** TEXTO PARA REVISAR **
Desde la Ciudad Autónoma y Rebelde de Ludueña, Rosario, Argentina, últimos
días de febrero del año 2006.
I
El tiempo, hoy y aquí, en la plaza, da la impresión de haber caído en el favor
de la tregua. Historia y existencia en suspenso, el aliento interrumpido; voces
que asoman, licenciosas, con la cadencia de lo ineluctable. Vida absorta en la
contemplación de la memoria, pero a todas luces novedosa y explosiva. Fuera,
lejos, los habituales golpes rastreros y ominosos de un sistema del demonio que
aniquila y expulsa y despanzurra sin rodeos. Como suele hacerlo aquí, allá y en
todas partes.
Sin embargo, mucho ha cambiado en Ludueña desde aquella tarde de abril del año
2003, cuando la buena fortuna, acaso el feliz antojo de la providencia, me
condujo por primera vez a este barrio, a La Vagancia, al padre Edgardo Montaldo,
al continuo alumbramiento de Claudio Lepratti, el Pocho. A esta comarca, en fin,
habitada de hormigas afanosas.

** EJERCICIOS PROPUESTOS **
(a) Copia todo el texto sobre Ludueña desde "Desde la Ciudad" hasta "todas partes.".
(b) Prosigue el texto sobre Ludueña a partir de su última oración.

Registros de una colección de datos
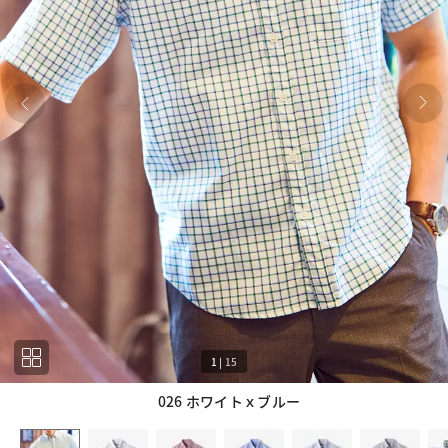
1
|
15
026 ホワイトｘブルー
1
15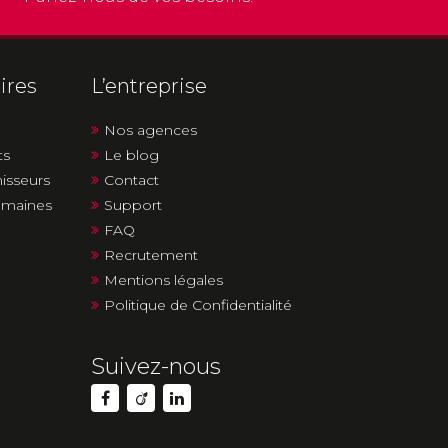
ires
L’entreprise
Nos agences
ts
Le blog
nisseurs
Contact
humaines
Support
FAQ
Recrutement
Mentions légales
Politique de Confidentialité
Suivez-nous
Suivez-
Suivez-
Suivez-
nous
nous
nous
sur
sur
sur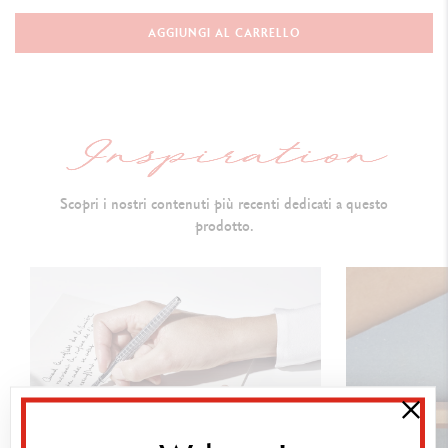
Portamine
AGGIUNGI AL CARRELLO
CORPO
Colore applicato tramite laccatura
Corpo esagonale in alluminio
Clip flessibile e pulsante a pressione
Scopri i nostri contenuti più recenti dedicati a questo
MINE E RICARICHE
prodotto.
Portamine con gomma per cancellare e serbatoio per mine da 0.7
mm di diametro integrato sul retro, accessibile estraendo il pulsante
a pressione
CONFEZIONE
Astuccio in cartone bianco
Dimensioni: 80 x 10 mm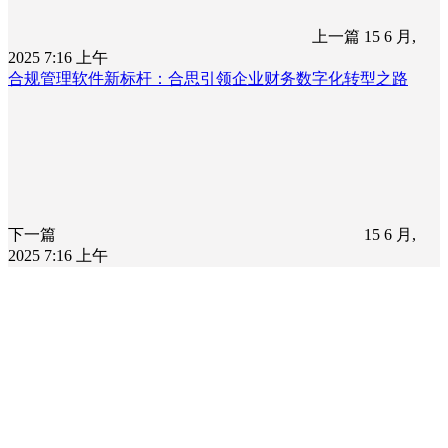
上一篇
15 6 月,
2025 7:16 上午
合规管理软件新标杆：合思引领企业财务数字化转型之路
下一篇
15 6 月,
2025 7:16 上午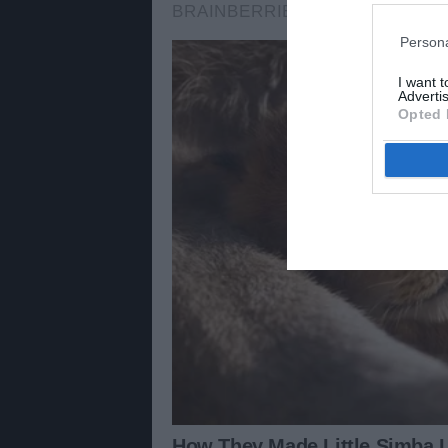
Persona
I want 
Advertis
Opted 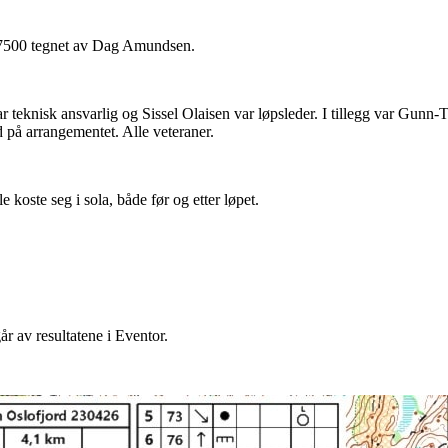
:7500 tegnet av Dag Amundsen.
 teknisk ansvarlig og Sissel Olaisen var løpsleder. I tillegg var Gunn-
å arrangementet. Alle veteraner.
 koste seg i sola, både før og etter løpet.
r av resultatene i Eventor.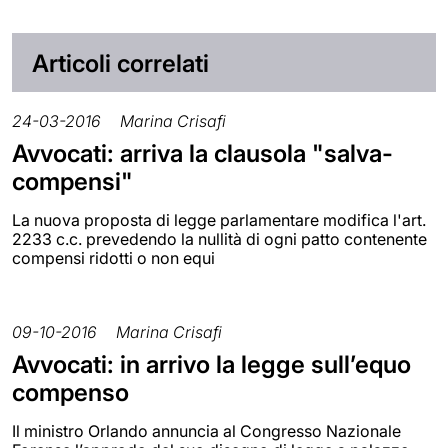
Articoli correlati
24-03-2016
Marina Crisafi
Avvocati: arriva la clausola "salva-
compensi"
La nuova proposta di legge parlamentare modifica l'art.
2233 c.c. prevedendo la nullità di ogni patto contenente
compensi ridotti o non equi
09-10-2016
Marina Crisafi
Avvocati: in arrivo la legge sull’equo
compenso
Il ministro Orlando annuncia al Congresso Nazionale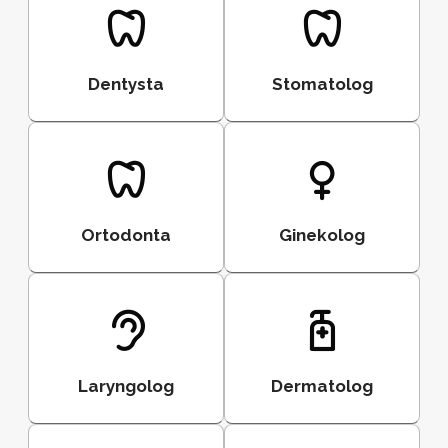
Dentysta
Stomatolog
Ortodonta
Ginekolog
Laryngolog
Dermatolog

** RESPUESTAS **
(a)
Desde la Ciudad Autónoma y Rebelde de Ludueña, Rosario, Argentina, últimos
días de febrero del año 2006.
I
El tiempo, hoy y aquí, en la plaza, da la impresión de haber caído en el favor
de la tregua. Historia y existencia en suspenso, el aliento interrumpido; voces
que asoman, licenciosas, con la cadencia de lo ineluctable. Vida absorta en la
contemplación de la memoria, pero a todas luces novedosa y explosiva. Fuera,
lejos, los habituales golpes rastreros y ominosos de un sistema del demonio que
aniquila y expulsa y despanzurra sin rodeos. Como suele hacerlo aquí, allá y en
todas partes.

(b)
Emilio es licenciado en Ciencias de la Educación y la Flaca, su compañera,
terminó la secundaria; viven juntos y tienen una hija, Daniela, a poco de
cumplir ocho meses. Varón acaba de editar su primer CD, "Andemos", y en los
próximos días rendirá examen de ingreso en la Escuela de Música de la
Universidad Nacional de Rosario. Milton corta telas en una empresa textil, en el
tablado de la plaza oficia de maestro de ceremonias con raro garbo y también
recibió el diploma de bachiller. Manuel no abandonó su ácido sentido del humor,
pero se ha convertido en un hombre aplomado que ya no vagabundea por las noches.
Celeste ha hecho a un lado su proverbial timidez, y conversa y ríe y comparte
vida y departamento con Gustavo. Tiro Federal ha llegado a la primera división,
razón por la cual Lucas presume que Ludueña alcanzó la gloria. Salvador buscó
mejor fortuna en Corral de Bustos y ahora es un diseñador todo terreno.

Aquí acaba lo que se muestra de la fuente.